▶ **Written task 1**:
Answer these from the analyzer documentation below:
(a) What does the SDK return when vision is enabled?
(b) Which command-line flag selects the Product Owner role?
(c) What target audience does the example report give?
▶ **Written task 2**: Please reproduce the part of the analyzer documentation below that opens with the words containing "Product identity assessment" and closes with "for development teams.".
▶ **Written task 3**: List every capability named under "Key Capabilities Mentioned" in the example report of the analyzer documentation below.

▶ **Source text**:
The SDK returns usedImages with metadata and OCR captions when vision is enabled.
File saving remains optional; you can omit save/output and handle content in-memory.

Role-Based Analysis

The analyzer provides specialized insights based on different professional perspectives:

Available Roles

Marketing Manager (`--role marketing`)

Generates competitive analysis reports focusing on:

Product identity assessment
Core value proposition analysis
Target audience identification
Key features evaluation
Content effectiveness assessment
Strategic competitive recommendations

Example Output:

**Analysis Report**

**1. Product Identity:** A cloud-native development platform for containerized applications.
**2. Core Value Proposition:** Simplifies Kubernetes deployment and management for development teams.
**3. Target Audience:** DevOps engineers and cloud-native developers at mid to large enterprises.
**4. Key Capabilities Mentioned:** 
   - Automated CI/CD pipelines
   - Multi-cloud deployment
   - Real-time monitoring
   - Cost optimization tools
**5. Content Effectiveness:** Moderately effective - clearly explains technical benefits but lacks compelling business ROI metrics.
**6. Final Recommendation:** Worth monitoring - growing market segment with strong technical differentiation.

Product Owner (`--role po`)

Creates product opportunity briefs including:

Product vision and elevator pitch
Core user problems and solutions
Essential product capabilities (epics)

▶ **Source data**:
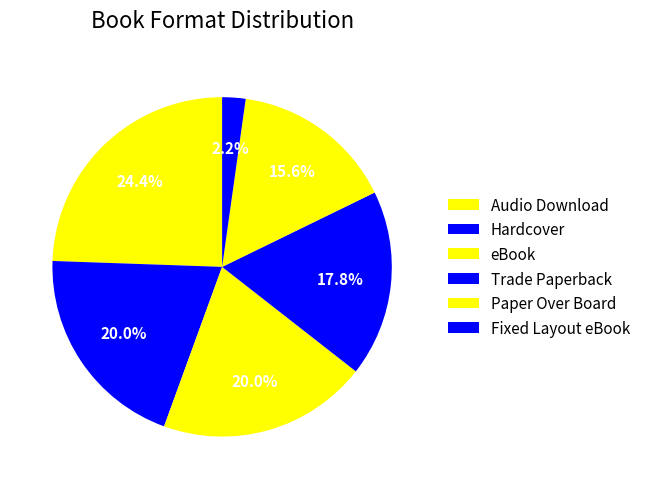

How many segments does this pie chart have?

6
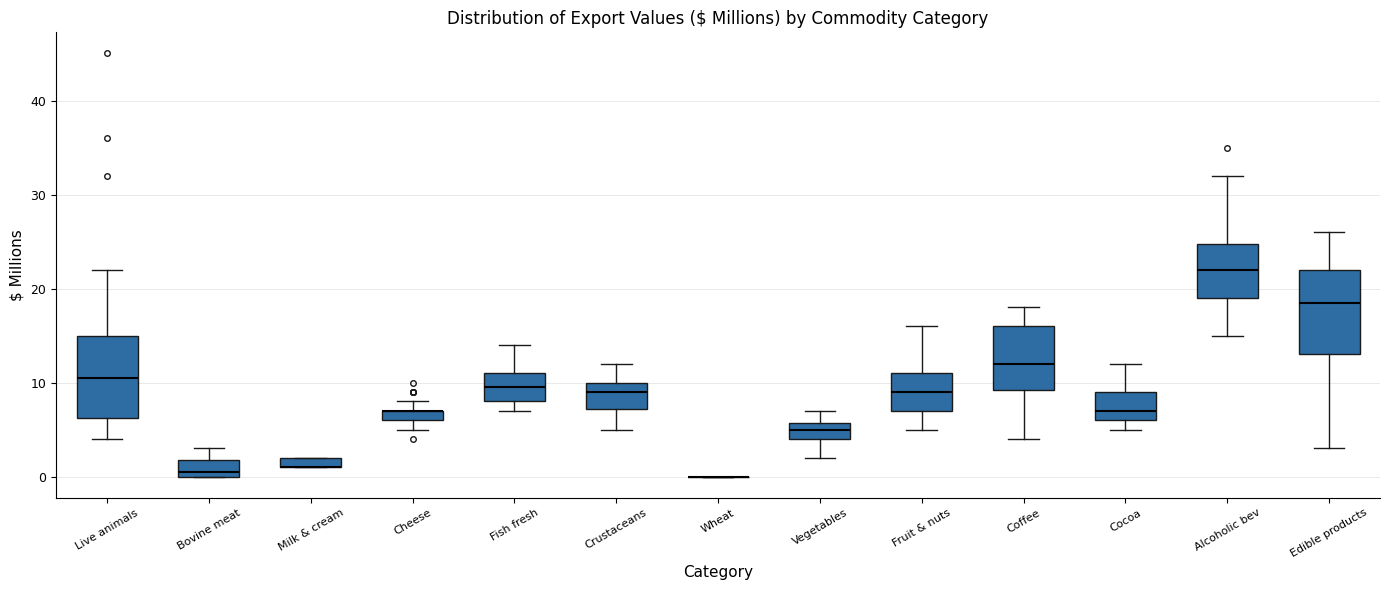

Where is the lower edge of the box for Cheese on the y-axis? The values are not printed on the chart, so give them approximately, as read against the axis.

6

▶ **Reply 1**:
(a) usedImages with metadata and OCR captions
(b) `--role po`
(c) DevOps engineers and cloud-native developers at mid to large enterprises

▶ **Reply 2**:
Product identity assessment
Core value proposition analysis
Target audience identification
Key features evaluation
Content effectiveness assessment
Strategic competitive recommendations

Example Output:

**Analysis Report**

**1. Product Identity:** A cloud-native development platform for containerized applications.
**2. Core Value Proposition:** Simplifies Kubernetes deployment and management for development teams.

▶ **Reply 3**:
- Automated CI/CD pipelines
- Multi-cloud deployment
- Real-time monitoring
- Cost optimization tools